● **WHAT THIS TASK INVOLVES**: Return exactly the span of lines in the following data that opens with the line containing "focal_35mm: 15" and closes with the line containing "exposure_s: 1/60". Include nothing else.

[MATERIAL PROVIDED — start]

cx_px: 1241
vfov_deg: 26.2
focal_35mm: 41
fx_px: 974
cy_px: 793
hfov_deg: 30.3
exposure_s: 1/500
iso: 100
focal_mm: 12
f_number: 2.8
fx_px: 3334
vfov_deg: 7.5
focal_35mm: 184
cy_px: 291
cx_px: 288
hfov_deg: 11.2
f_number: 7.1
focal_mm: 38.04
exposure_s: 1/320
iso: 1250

[MATERIAL PROVIDED — finish]
[MATERIAL PROVIDED — start]

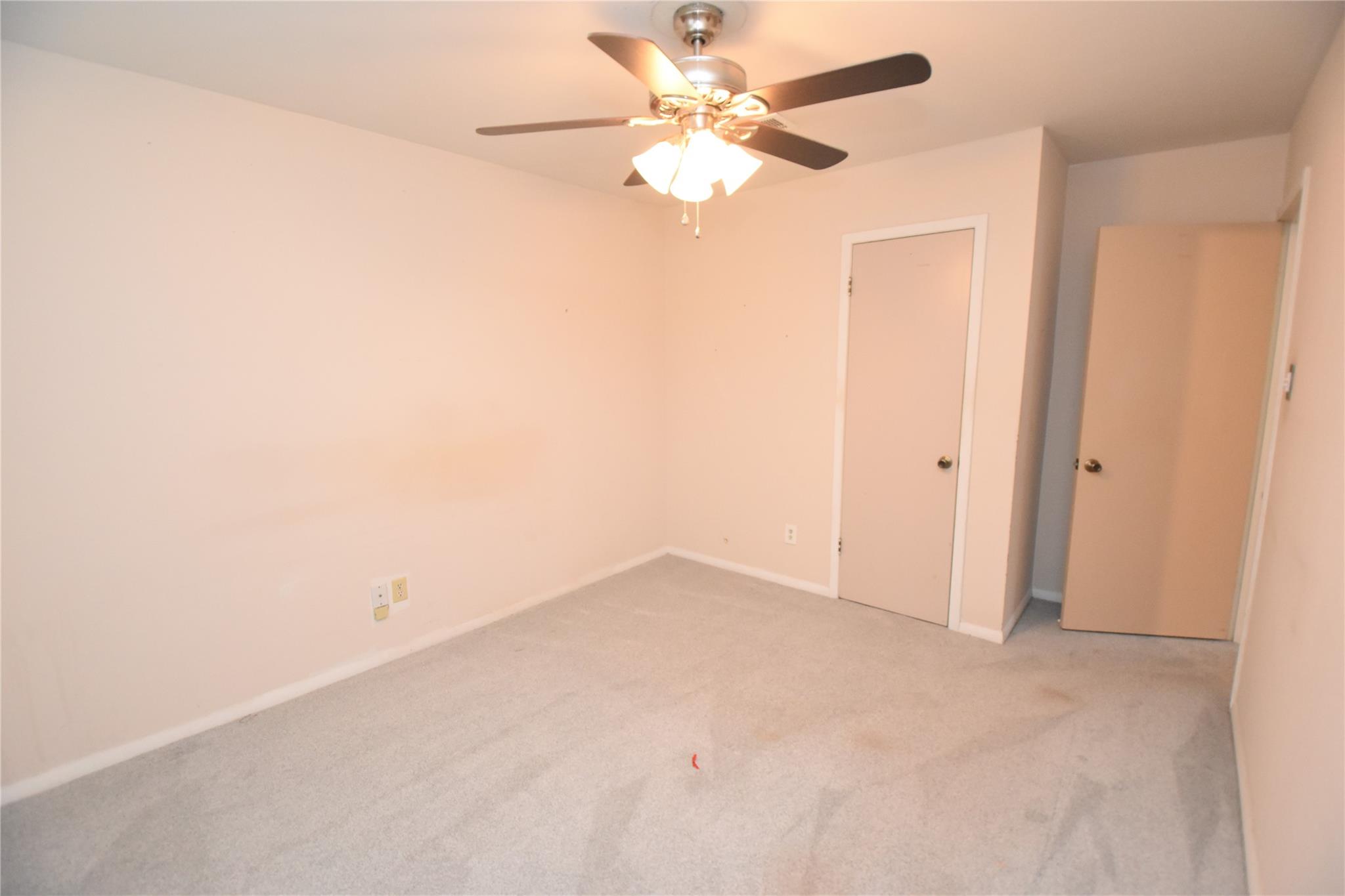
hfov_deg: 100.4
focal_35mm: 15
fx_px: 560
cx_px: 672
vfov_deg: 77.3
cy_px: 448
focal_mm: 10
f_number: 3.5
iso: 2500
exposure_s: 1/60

[MATERIAL PROVIDED — finish]

● **SOLUTION TO THIS EXERCISE**:
focal_35mm: 15
fx_px: 560
cx_px: 672
vfov_deg: 77.3
cy_px: 448
focal_mm: 10
f_number: 3.5
iso: 2500
exposure_s: 1/60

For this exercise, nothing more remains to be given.